In debt collection — as in love — there is no such thing as a harmless error. Even when a plaintiff doesn’t suffer an actual, measurable harm, statutes can provide her with a cause of action that results in damages.
The Eleventh Circuit Court of Appeals recently highlighted one such case under the Fair Debt Collection Practices Act (FDCPA).
Joni Shoup entered into a mortgage contract with America Wholesale Lender in 2003. The contract identified America Wholesale as the "lender" and Mortgage Electronic Registration Systems, Inc. (MERS) as "the grantee under" the mortgage contract and as "a separate corporation that is acting solely as a nominee for Lender and Lender's successors and assigns."
Shoup defaulted on her mortgage, and McCurdy & Candler, MERS' law firm, contacted Shoup. McCurdy & Candler's initial communication letter entitled, "NOTICE PURSUANT TO FAIR DEBT COLLECTION PRACTICES ACT 15 USC 1692," identified MERS as Shoup's creditor and stated that the firm was attempting to collect a debt.
The FDCPA carefully outlines debt collection practices. Under the FDCPA, a debt collector may not use a false, deceptive, or misleading representation or means in collecting debt or obtaining information concerning a customer. Shoup alleged that the McCurdy & Candler letter violated the FDCPA by misrepresenting MERS as her "creditor."
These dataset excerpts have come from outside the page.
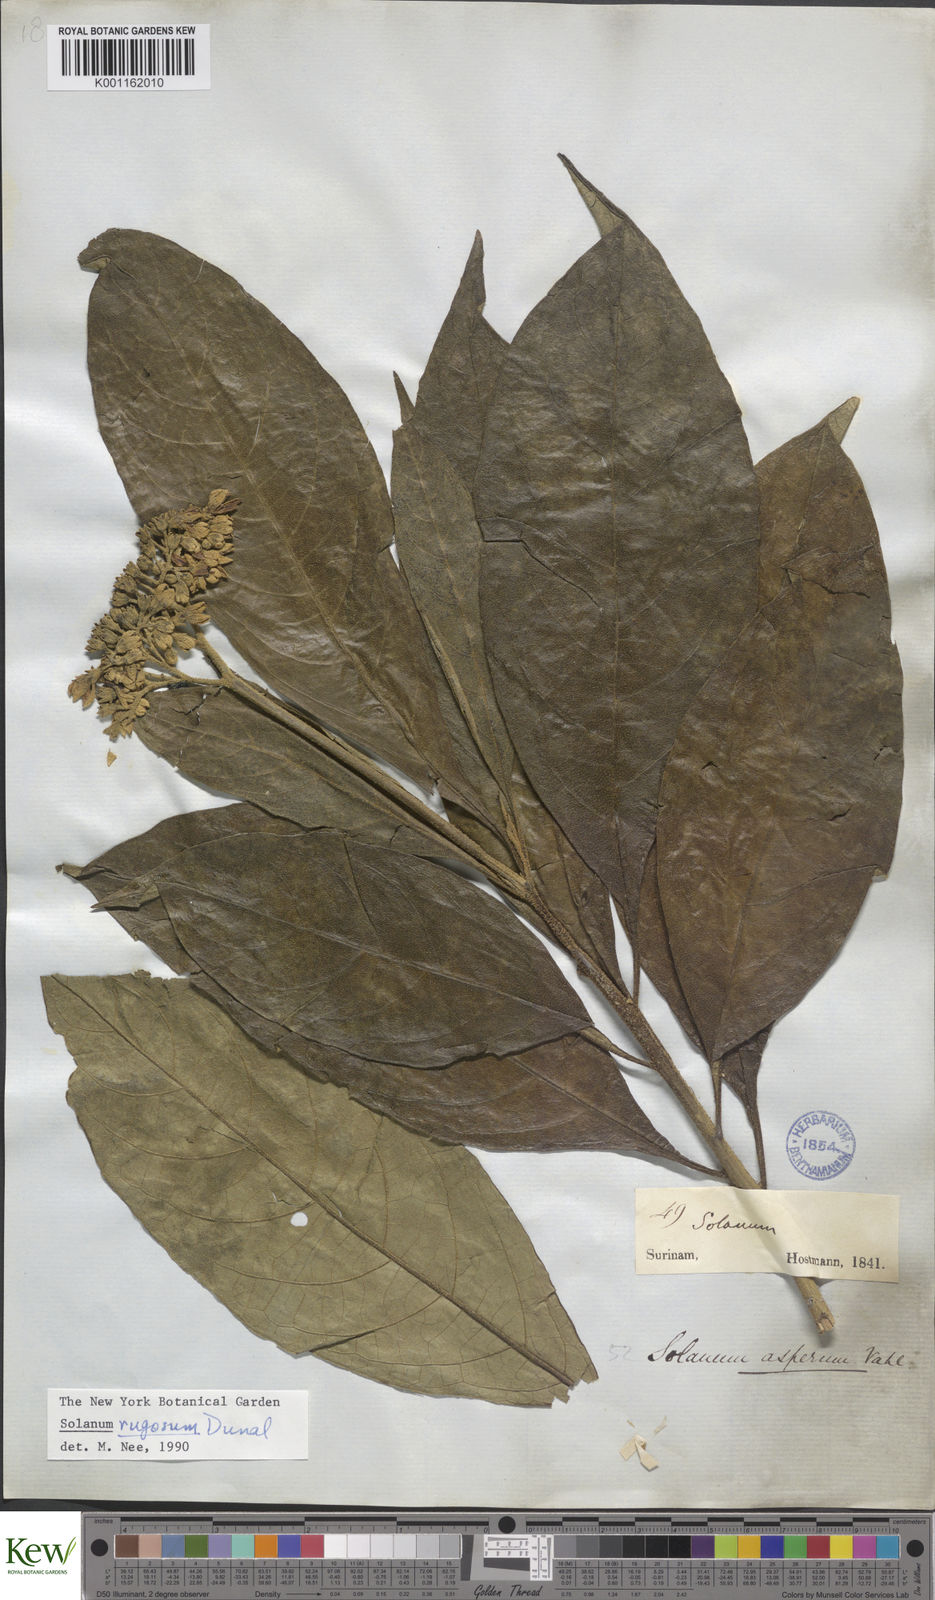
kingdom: Plantae
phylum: Tracheophyta
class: Magnoliopsida
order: Solanales
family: Solanaceae
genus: Solanum
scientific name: Solanum rugosum
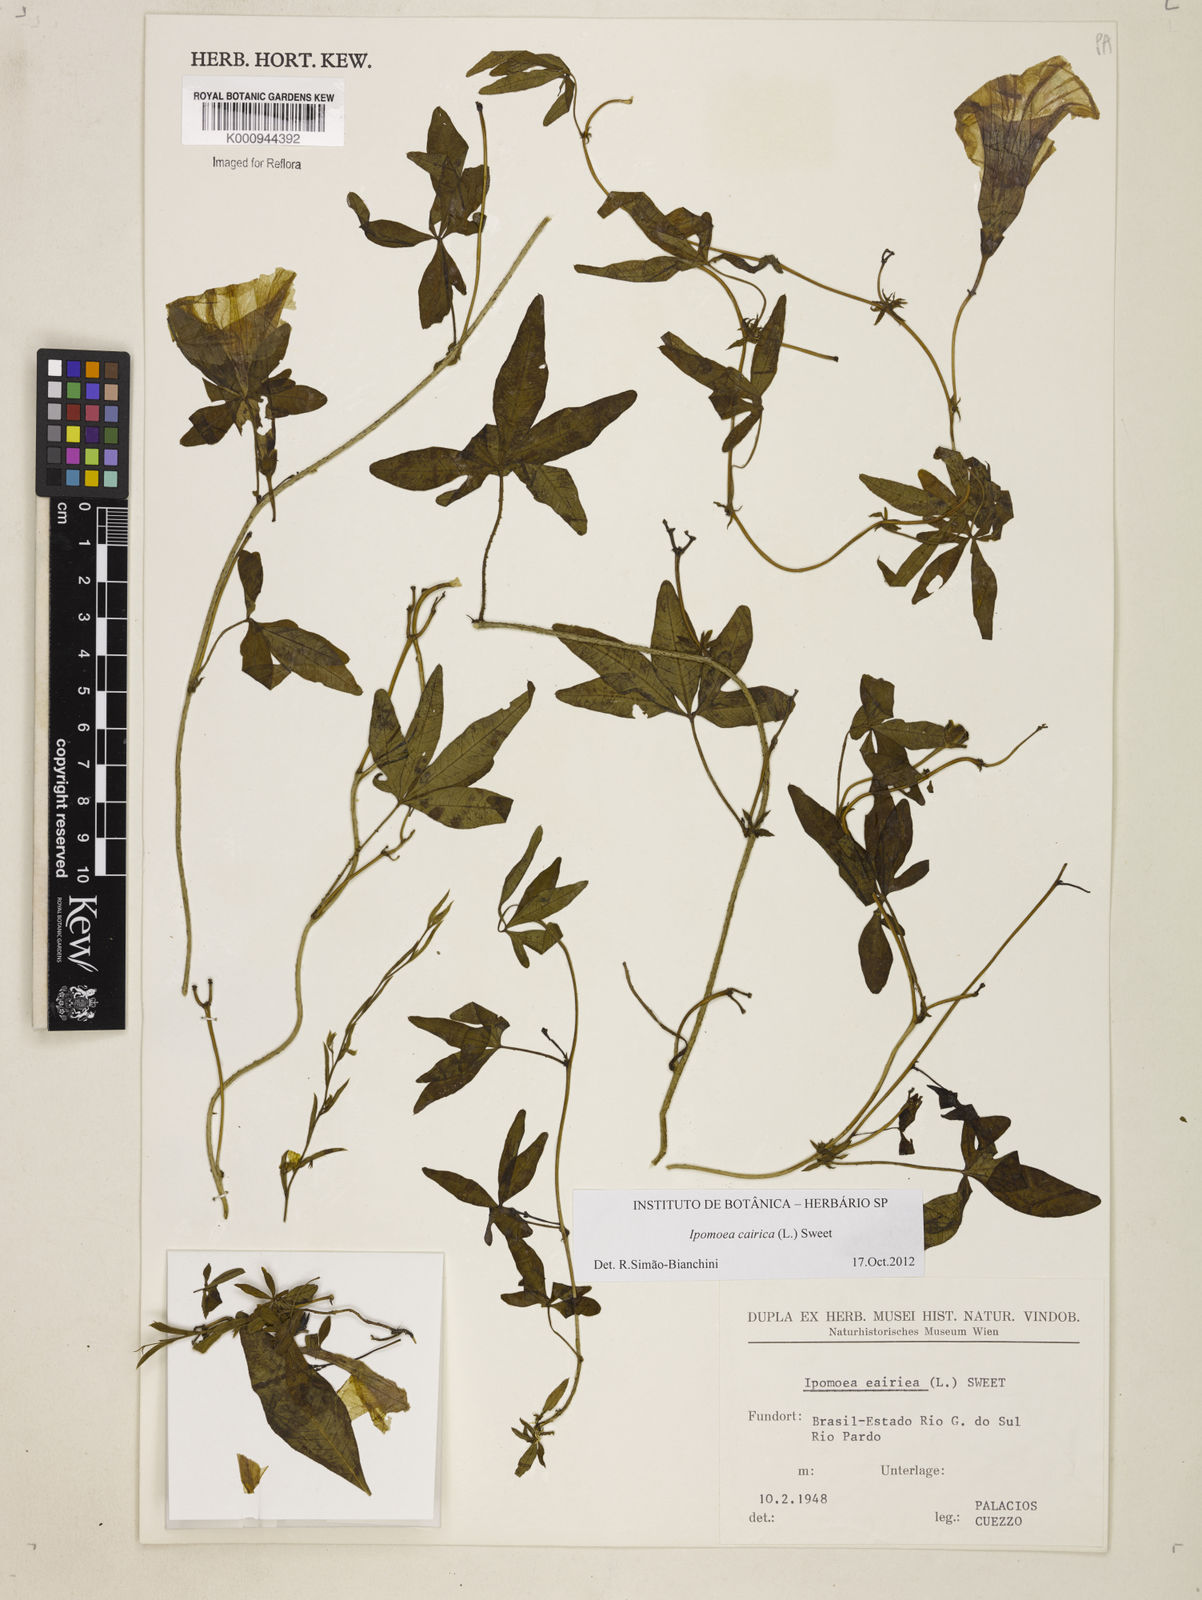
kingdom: Plantae
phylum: Tracheophyta
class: Magnoliopsida
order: Solanales
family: Convolvulaceae
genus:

The FDCPA states that a creditor is "any person who offers or extends credit creating a debt or to whom a debt is owed, but such term does not include any person to the extent that he receives an assignment or transfer of a debt in default solely for the purpose of facilitating collection of such debt for another." Shoup claimed that MERS did not offer or extend credit to her, and that she did not owe a debt to MERS.
A customer can sue any debt collector who violates the FDCPA for actual and statutory damages and costs. After a district court dismissed Shoup's claim on a 12(b)(6) motion, Shoup argued to the Eleventh Circuit Court of Appeals that she had a plausible claim for statutory damages under the FDCPA because McCurdy & Candler's initial letter falsely identified MERS as her "creditor." The Eleventh Circuit agreed, and reinstated her case.
Because the FDCPA provides a claim for statutory damages based on any violation of the statute, the court ruled that McCurdy & Candler's alleged FDCPA violation was not a harmless error.
Lawyers: If you're acting as debt collectors, you need to brush up on the specific requirements of the FDCPA. Mischaracterizing MERS as a creditor -- even if by accident -- will not be a harmless error in an Eleventh Circuit FDCPA claim.